O pai do Preto gosta tanto de si mesmo que sua personagem principal declara: “Eu me gostei”.
Normalmente, um escritor coloca na boca de seus personagens, suas palavras, seus sentimentos e ações que ele próprio tomaria.
Vejam que lição de vida nos é presenteada ao ser dito: “Sempre é melhor sorrir, até da própria desgraça, do que chorar. O riso disfarça a timidez e ajuda a controlar o nervosismo. Faz bem à saúde e transmite alegria, enquanto as caras sisudas transmitem mal-estar. É bom tomar cuidado com as pessoas sérias e desconfiar. Os carrancudos costumam esconder algum mal por trás das carrancas”.
Continuando com as filosofias e os ensinamentos, o pai de Maíra nos presenteia ao registrar no início de um dos capítulos: “As flechas de cupido, o deus do amor, são faíscas de olhos mortalmente fulminantes que partem instantaneamente de dois olhares. Quando se chocam as setas produzem um raio que atinge os dois corações e estes, eletrizados, querendo ou não as cabeças, se transformam em desejo corporal, amor, paixão”.
O desejo corporal, ao se tornar atitude, tem que ser feito longe dos olhos dos outros, porque, “a voz do povo é a voz de Deus, mas a língua é do diabo”.

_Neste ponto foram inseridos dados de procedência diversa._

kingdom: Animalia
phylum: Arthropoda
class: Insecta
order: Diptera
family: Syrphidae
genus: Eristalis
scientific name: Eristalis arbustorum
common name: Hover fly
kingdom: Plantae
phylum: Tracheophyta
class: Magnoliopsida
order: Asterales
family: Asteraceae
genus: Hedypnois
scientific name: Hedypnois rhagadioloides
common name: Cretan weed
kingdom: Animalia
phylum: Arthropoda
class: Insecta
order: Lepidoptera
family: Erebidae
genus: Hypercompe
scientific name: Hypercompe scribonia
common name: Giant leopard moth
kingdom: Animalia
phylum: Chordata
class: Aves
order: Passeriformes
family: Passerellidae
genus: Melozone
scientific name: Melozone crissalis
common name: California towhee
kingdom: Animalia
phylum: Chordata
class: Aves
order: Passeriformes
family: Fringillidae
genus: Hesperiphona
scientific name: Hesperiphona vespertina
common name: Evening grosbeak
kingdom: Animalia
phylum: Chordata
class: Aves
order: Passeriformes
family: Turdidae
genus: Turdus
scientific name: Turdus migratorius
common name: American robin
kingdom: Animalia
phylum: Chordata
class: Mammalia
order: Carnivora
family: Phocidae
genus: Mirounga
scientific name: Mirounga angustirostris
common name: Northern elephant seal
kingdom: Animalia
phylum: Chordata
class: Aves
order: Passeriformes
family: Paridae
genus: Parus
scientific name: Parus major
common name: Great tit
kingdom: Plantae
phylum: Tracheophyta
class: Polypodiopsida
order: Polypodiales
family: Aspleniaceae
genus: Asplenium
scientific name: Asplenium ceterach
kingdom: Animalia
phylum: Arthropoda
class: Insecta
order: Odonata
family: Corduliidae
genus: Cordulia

Quase no final da leitura, o pai da Alegria usa uma frase que eu desconhecia: “matou duas saracuras com um tiro só”.
Essa frase tem o mesmo significado que “matar dois coelhos com uma só cajadada”, e, diga-se de passagem, é frase bem mais brasileira, pois espingarda e saracura têm muito no interior, mas cajado anda muito distante das mãos dos brasileiros, mesmo dos colonos do interior.
Falando em colonos, a bebida preferida por mim é a pinga. Já o pai do Pinduca cita o champanhe como bebida corriqueira. Ela serve para comemorarmos alguma conquista. “Impressionante como com uma garrafa de champanhe se faz uma boa farra a dois e parece que se está numa grande festa”.
O que me deixou bem contente ao ler o livro foi que me pareceu estar sendo homenageado ao chamar de Haroldo um dos personagens. Da próxima vez vou pedir que ele tire o H para que eu “chore o mais bonito dos choros – o da felicidade”.